Quel est votre récit préféré ?
J’ai découvert grâce à Chaumet un Napoléon qui se fait représenter dans les circonstances officielles en mamamouchi d’opéra ! Un obsédé des diamants… Il en était couvert, des jarretières à la tête. Dans ce récit, je traite aussi de personnages féminins pourtant très connus mais pas sous ce jour, dans leur sensibilité. Lisez ce pas sage où l’impératrice Joséphine est répudiée par son mari. On lui demande de rendre les bijoux qui appartiennent à l’État et de ne garder que ses effets personnels, comme ce diadème signé Nitot, le prédécesseur de Chaumet, mais dont elle prétend que les diamants briolettes ont été remplacés par des pierres médiocres. Une commission d’enquête est alors ouverte et lui confirme que ce sont bien les pierres d’origine.
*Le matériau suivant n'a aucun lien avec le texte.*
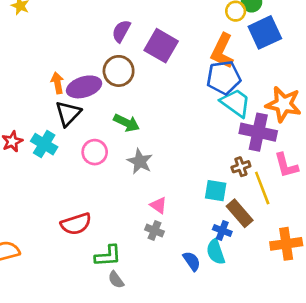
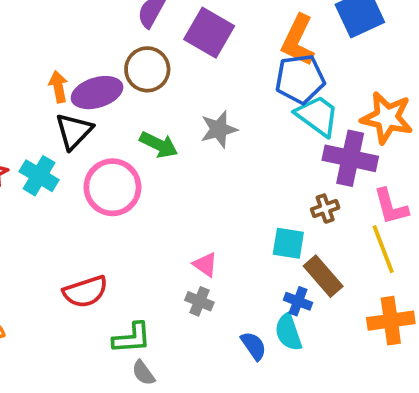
pink circle: (95, 152) -> (112, 187), size x1.5
gray star: (140, 161) -> (219, 129), moved, turned 30
yellow line: (262, 188) -> (383, 249), moved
La pauvre Joséphine comprit que, si, deux ans plus tôt, elle était, dans le reflet du miroir, une femme désirable, célèbre dans toute l’Europe et comblée, elle était désormais humiliée. Ses diamants paraissaient soudainement bien ternes. Un jour, un historien m’a dit : « Les pièces de haute joaillerie sont associées à ce qu’il y a de pire dans l’homme. » Tout le marketing consiste à dire que les diamants sont éternels, qu’un bijou scelle les amours à jamais. La vérité est plus complexe. Les bijoux, c’est la trahison, l’envie, la rivalité, le vol. Mais le travail des joailliers est admirable et les œuvres, un ravissement pour l’œil. Vraiment, le beau est une des plus puissantes consolations dans l’existence humaine.
Briller, de Laurence Cossé, aux Éditions Gallimard, 22 € en librairie.